Undergrowth: mixed media on canvas, 5ft wide x 2 ft tall
Katherine Tyrrell asks an interesting question on her blog today questioning the scale in which you work and whether you work to standard sizes.
She makes some very good points - but on conclusions I differ somewhat. For me it's important to work to the size/format that suits you composition - and hang the cost! (her first option in her poll) Not because I'm wealthy - I'm quite the opposite! Just because I think it's important that every bit of your chosen area matters. I see so many good works ruined by an insistence on keeping the full size/format of the paper in order to fit existing frames :>(. It means that parts of a composition are spoilt, areas sit there not earning their keep, destroying the tension of the composition. Once students learn to crop to suit the work, and not their bargain frames, their work looks so much better :>)
You can always use that frame but have a mount/mat cut that helps it fit - allowing more space at the bottom for instance and having a wide mat. Or if you are neat, learn to cut your own. I don't do neat :>( so my framer cuts mine. Tiny works sometimes look wonderful in a large frame with a very wide mat around them. A couple of printmaker friends do this a lot and the work has so much more impact framed this way.

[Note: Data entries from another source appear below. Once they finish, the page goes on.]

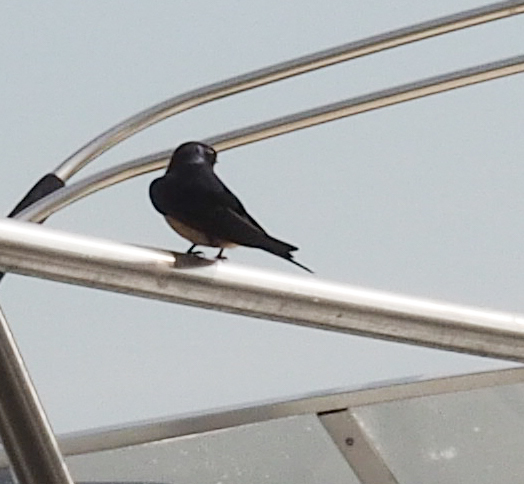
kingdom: Animalia
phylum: Chordata
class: Aves
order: Passeriformes
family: Hirundinidae
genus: Hirundo
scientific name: Hirundo rustica
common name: Barn swallow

Also if you find a good framer, he/she will usually do a good deal for you once they know you are a repeat customer. Mine is a treasure.
Abstract based on sketches of the river Dordogne, mixed media on canvas 40 ins square (and yes it did match the sofa cushions!)
Tiny abstract based on words, slightly off square, about 5ins
These 3 pieces vary from a long thin landscape format to square to off square. Each needed to be that particular format to me.
I tend not to like the A5/A4 etc proportions and like a 2:3 ratio better when working in a rectangle. Hence the 20x30 inch canvas.
Paint big and get noticed is one option Katherine mentions - and this certainly seems to work for local open exhibitions where larger works hold their own in a crowded jumble of paintings hung floor to ceiling. They are frequently the prize winners.
Depending on just how big, they often look better on people's walls even in a small house. I like to have a large painting over my sofa - currently I have one of the Harlequin series (landscape 30 x40ins) next to a 20 x 30 ins (portrait format) seascape . My room isn't tiny but isn't huge either. Paintings this size look far better than the occasional A3 paintings I have for a change in a row of 3.
Because the larger paintings are unframed, on deep sided canvas, they are proportionally cheaper to have exhibition ready. I prefer them unframed. This cuts down on costs - remember gallery commission is on your expensive framing as well as your work,
In exhibitions it does look good to have at least some of your work the same size - but some variation looks good and gives buyers options to buy smaller and cheaper work as well as large pieces.
I have a maximum size limit these day - the size that fits comfortably in my car with the back seats down - both of these canvases would fit.
Some paintings work beautifully on a small scale, others cry out for the larger canvasses - so working to fit the subject is important. Though I love working on paper, it's a surface I enjoy, to work very large on paper costs SO much to frame that I tend to move on to canvas for very large pieces. I also like the clarity of colour, with no glass reflection. I do intend to try Sarah Wimperis' way of varnishing watercolours with a matte varnish so that they too can be framed without glass. Another friend, Nicole Caulfield does this with coloured pencil work very successfully.
How about you? stock sizes? size according to subject? how do you work?